### Stated task 1
Copy out the listing lines verbatim, everything from the line containing "This is a 0.2" down to the line containing "road 5 (trunk): [(172,0),(0,200)]", with both of those lines included.

Skip to content

Qian Jin (China)

Dynasty in Stone

Qian Jin (China), Tang Chongling No.3, from the series Dynasty In Stone, 2015. Courtesy of the artist.


In ancient China, stone statues of people and animals were placed in front of the emperor’s tomb creating a spiritual path. Standing on the both sides of the path and in a certain order, the statues became the honor guards of the mausoleum. This practice began in the time of the Qin (221–206 B.C.) and Han (206 B.C.–A.D. 220) dynasties. Thereafter emperors and powerful officials of successive dynasties adopted this rite; it differed only in the number of statues and their style. The stone statues were not only the epitome of imperial power, but also the symbol of the power, wealth and civilization of ancient China.

The earliest statues were mainly animals. Later in the Tang (A.D. 618–907) and Song (A.D. 960–1279) dynasties, the figures of officials, generals, foreign envoys, maidservants, and other courtiers were added.

### Stated task 2
In one to three sentences, explain how the passage on Chinese tomb statues says the stone figures came to serve as honor guards of the mausoleum.

Extracted data entries:
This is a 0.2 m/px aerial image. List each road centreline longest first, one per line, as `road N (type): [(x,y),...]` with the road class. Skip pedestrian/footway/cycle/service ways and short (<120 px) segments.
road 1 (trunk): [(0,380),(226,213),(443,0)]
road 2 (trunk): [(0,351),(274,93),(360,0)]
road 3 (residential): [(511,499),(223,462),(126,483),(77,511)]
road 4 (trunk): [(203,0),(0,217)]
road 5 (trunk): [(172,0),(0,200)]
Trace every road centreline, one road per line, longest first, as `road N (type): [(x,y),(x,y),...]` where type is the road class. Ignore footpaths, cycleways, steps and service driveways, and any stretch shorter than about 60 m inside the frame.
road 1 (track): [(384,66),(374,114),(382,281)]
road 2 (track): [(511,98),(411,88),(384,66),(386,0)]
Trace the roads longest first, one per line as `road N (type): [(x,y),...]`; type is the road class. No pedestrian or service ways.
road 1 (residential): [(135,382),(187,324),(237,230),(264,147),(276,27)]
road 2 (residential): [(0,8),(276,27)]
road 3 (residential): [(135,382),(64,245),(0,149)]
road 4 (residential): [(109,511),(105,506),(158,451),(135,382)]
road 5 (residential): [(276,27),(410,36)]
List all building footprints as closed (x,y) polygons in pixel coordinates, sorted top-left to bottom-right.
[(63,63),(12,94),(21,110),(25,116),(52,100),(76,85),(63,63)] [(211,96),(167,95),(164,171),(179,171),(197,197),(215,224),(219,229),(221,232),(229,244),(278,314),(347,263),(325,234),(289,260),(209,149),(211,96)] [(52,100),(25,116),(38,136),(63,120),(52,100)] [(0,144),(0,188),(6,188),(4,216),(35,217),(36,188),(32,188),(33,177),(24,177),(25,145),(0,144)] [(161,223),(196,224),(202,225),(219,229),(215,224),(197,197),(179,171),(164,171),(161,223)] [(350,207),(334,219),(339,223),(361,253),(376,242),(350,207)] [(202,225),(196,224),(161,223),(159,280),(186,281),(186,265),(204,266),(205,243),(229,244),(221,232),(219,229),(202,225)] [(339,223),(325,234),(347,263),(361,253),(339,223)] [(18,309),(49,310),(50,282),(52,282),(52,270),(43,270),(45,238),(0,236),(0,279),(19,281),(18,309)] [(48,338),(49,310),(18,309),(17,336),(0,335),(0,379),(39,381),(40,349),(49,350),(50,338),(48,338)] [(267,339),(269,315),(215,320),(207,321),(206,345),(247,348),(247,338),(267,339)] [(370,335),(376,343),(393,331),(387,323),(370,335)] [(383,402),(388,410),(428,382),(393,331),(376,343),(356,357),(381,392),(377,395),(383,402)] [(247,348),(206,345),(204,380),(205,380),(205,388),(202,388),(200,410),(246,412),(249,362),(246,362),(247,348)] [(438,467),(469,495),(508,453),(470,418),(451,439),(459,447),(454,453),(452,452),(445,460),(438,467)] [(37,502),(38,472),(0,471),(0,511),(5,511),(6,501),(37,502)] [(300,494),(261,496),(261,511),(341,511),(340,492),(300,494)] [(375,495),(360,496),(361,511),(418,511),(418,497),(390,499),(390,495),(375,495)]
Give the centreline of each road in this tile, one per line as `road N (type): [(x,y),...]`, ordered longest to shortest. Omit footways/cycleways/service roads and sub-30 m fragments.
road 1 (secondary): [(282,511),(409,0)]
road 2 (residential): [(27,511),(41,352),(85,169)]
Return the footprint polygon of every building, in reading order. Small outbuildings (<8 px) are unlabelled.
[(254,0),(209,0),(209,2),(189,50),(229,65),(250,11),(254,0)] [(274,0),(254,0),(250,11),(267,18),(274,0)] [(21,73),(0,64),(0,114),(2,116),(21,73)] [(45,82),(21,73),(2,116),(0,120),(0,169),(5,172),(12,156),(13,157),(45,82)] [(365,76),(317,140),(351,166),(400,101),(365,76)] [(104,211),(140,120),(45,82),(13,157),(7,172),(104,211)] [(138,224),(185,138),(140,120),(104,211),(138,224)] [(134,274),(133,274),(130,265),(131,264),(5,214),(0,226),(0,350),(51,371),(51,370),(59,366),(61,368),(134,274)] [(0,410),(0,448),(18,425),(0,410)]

* * *

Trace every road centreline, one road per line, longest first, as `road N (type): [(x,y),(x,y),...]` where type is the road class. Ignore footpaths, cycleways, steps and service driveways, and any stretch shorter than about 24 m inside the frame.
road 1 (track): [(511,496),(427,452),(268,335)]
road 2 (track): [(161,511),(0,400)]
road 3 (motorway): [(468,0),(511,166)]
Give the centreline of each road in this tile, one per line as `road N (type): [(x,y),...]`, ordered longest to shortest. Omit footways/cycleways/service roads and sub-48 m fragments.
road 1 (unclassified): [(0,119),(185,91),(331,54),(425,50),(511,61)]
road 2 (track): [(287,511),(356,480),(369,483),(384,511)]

==

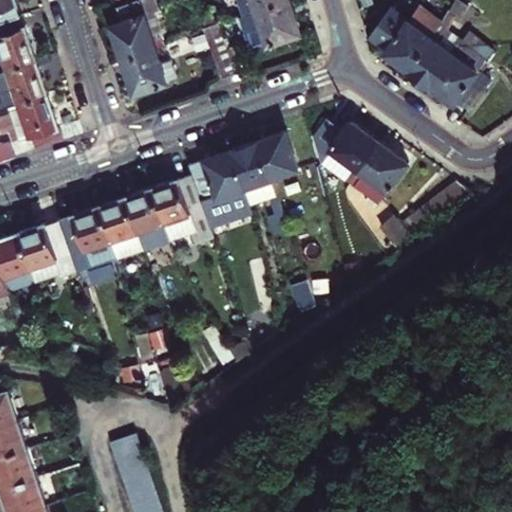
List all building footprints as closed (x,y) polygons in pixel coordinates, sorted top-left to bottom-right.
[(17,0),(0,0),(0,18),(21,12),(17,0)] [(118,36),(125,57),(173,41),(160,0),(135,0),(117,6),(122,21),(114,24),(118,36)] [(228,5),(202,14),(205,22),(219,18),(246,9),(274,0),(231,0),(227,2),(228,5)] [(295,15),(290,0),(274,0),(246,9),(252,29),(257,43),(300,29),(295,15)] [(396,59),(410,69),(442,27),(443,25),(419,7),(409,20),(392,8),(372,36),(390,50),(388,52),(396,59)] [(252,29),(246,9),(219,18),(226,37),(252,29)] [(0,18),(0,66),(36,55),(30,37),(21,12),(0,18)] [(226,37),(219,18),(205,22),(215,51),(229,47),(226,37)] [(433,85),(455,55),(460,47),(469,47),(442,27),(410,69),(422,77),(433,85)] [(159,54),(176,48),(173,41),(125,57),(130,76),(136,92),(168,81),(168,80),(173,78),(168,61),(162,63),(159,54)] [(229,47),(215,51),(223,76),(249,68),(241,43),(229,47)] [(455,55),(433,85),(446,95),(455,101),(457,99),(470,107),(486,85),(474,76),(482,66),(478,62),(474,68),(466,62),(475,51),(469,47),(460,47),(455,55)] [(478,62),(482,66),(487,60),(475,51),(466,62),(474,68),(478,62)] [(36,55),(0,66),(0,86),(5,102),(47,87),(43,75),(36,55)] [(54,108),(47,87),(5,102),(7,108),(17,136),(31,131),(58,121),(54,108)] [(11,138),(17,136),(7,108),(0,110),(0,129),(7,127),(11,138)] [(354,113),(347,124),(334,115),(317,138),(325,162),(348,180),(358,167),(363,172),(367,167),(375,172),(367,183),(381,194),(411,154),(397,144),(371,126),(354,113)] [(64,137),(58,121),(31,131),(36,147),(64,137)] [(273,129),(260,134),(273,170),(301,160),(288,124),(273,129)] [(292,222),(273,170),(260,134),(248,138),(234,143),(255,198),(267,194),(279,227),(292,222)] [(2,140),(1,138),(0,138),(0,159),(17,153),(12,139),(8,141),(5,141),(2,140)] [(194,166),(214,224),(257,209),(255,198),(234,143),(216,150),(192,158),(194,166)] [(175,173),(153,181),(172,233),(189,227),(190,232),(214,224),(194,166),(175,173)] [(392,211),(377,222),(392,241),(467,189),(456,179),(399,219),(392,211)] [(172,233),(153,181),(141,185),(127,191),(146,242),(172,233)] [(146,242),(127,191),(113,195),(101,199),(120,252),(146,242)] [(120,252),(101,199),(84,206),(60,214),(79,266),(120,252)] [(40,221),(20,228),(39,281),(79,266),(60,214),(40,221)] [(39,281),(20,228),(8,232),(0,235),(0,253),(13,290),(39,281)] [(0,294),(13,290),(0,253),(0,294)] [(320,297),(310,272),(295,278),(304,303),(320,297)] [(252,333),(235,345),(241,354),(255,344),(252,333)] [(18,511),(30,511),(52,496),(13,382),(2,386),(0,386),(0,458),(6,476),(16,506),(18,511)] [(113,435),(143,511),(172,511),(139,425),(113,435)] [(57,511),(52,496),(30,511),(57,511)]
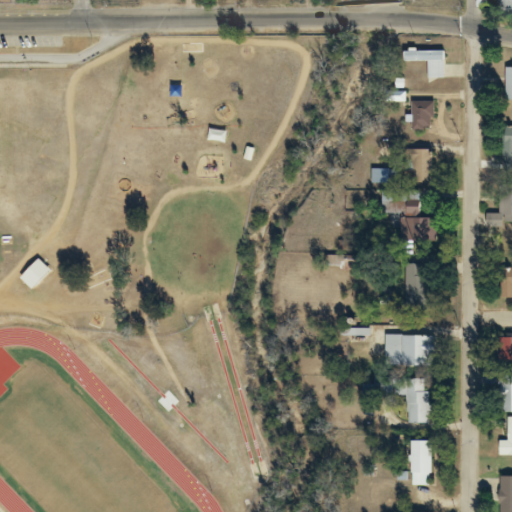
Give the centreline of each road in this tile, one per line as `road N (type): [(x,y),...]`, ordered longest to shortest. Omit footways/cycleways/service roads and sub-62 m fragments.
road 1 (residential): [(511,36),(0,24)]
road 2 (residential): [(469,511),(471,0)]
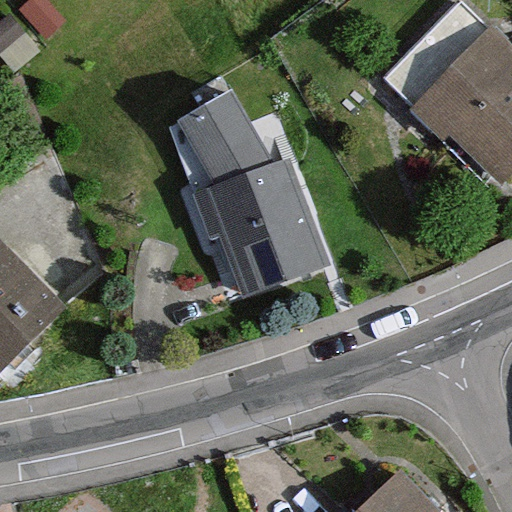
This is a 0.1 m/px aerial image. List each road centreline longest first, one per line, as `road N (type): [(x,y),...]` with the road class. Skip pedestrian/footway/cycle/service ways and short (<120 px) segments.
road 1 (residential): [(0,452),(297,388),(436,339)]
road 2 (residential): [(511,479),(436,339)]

### Final answer 1
This is a 0.2 m/px aerial image. List each road centreline longest first, one per line, as `road N (type): [(x,y),...]` with the road class. Skip pedestrian/footway/cycle/service ways and short (<120 px) segments.
road 1 (trunk): [(0,380),(226,213),(443,0)]
road 2 (trunk): [(0,351),(274,93),(360,0)]
road 3 (residential): [(511,499),(223,462),(126,483),(77,511)]
road 4 (trunk): [(203,0),(0,217)]
road 5 (trunk): [(172,0),(0,200)]

### Final answer 2
The stone statues of people and animals were placed in front of the emperor's tomb, forming a spiritual path. Because they stood on both sides of that path in a certain order, they became the honor guards of the mausoleum.